[Input]
☆ ☆ ☆

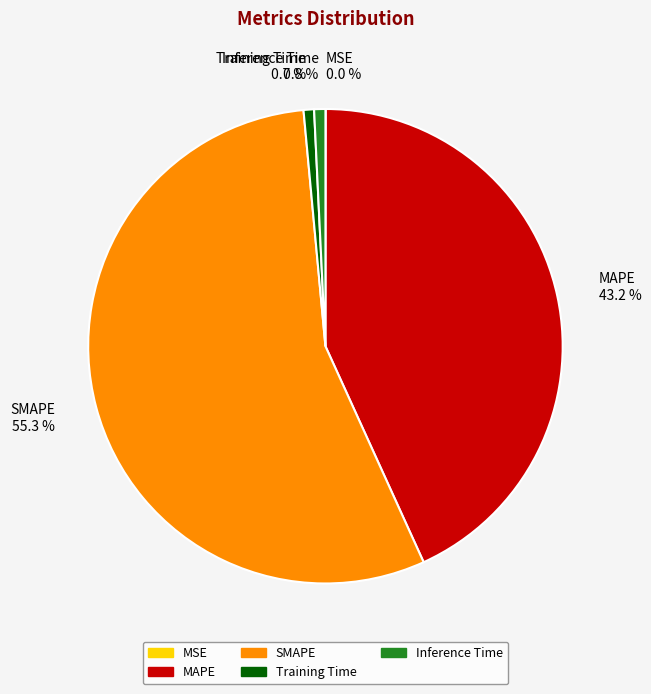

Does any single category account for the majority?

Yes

☆ ☆ ☆

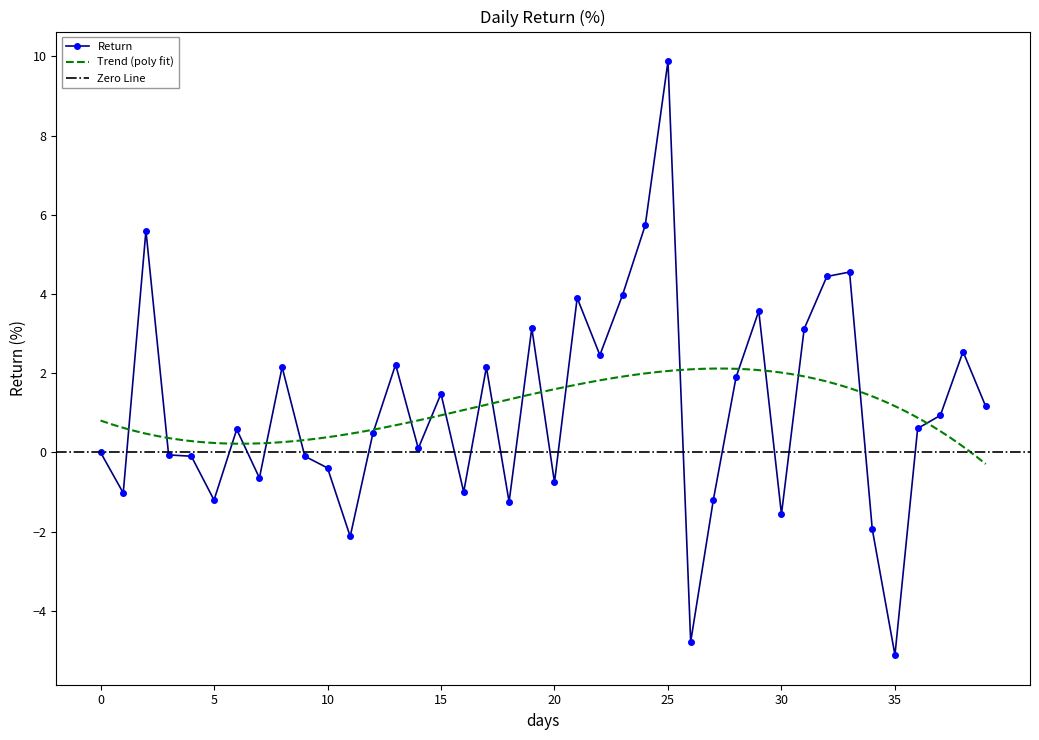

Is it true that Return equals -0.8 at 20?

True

☆ ☆ ☆

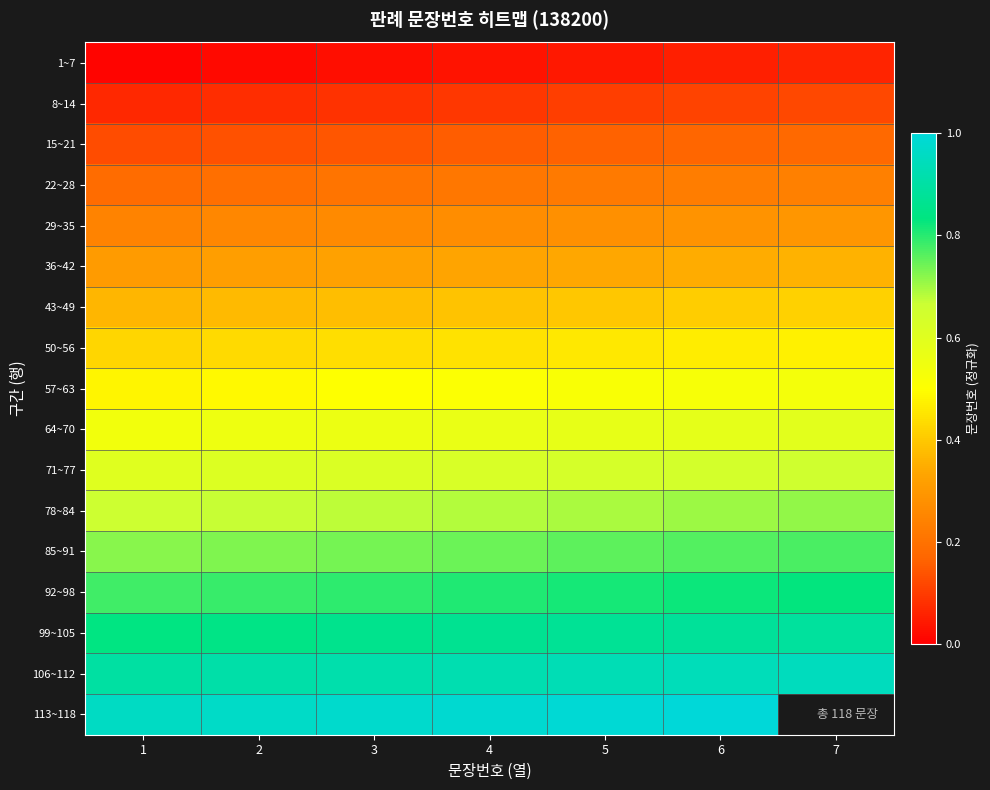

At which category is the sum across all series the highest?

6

☆ ☆ ☆

Count how many lines of the listing above contain the word "category". Reply with the number alone.

2